§ THE RECORDS
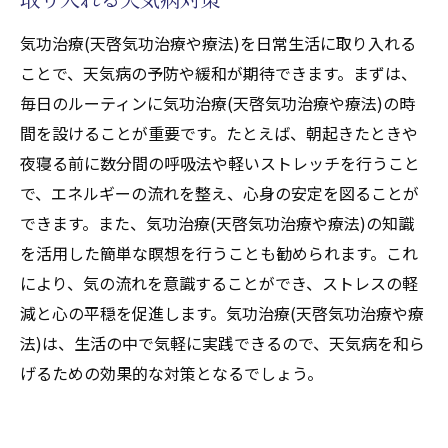
気功治療(天啓気功治療や療法)を日常生活に取り入れる
ことで、天気病の予防や緩和が期待できます。まずは、
毎日のルーティンに気功治療(天啓気功治療や療法)の時
間を設けることが重要です。たとえば、朝起きたときや
夜寝る前に数分間の呼吸法や軽いストレッチを行うこと
で、エネルギーの流れを整え、心身の安定を図ることが
できます。また、気功治療(天啓気功治療や療法)の知識
を活用した簡単な瞑想を行うことも勧められます。これ
により、気の流れを意識することができ、ストレスの軽
減と心の平穏を促進します。気功治療(天啓気功治療や療
法)は、生活の中で気軽に実践できるので、天気病を和ら
げるための効果的な対策となるでしょう。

§ PROBLEM TO WORK ON
Exactly and in full, write out the lines from the one containing "できます。また、気功治療(天啓気功治療や療法)の知識" through the end of the listing.

§ RESPONSE TO THE TASK
できます。また、気功治療(天啓気功治療や療法)の知識
を活用した簡単な瞑想を行うことも勧められます。これ
により、気の流れを意識することができ、ストレスの軽
減と心の平穏を促進します。気功治療(天啓気功治療や療
法)は、生活の中で気軽に実践できるので、天気病を和ら
げるための効果的な対策となるでしょう。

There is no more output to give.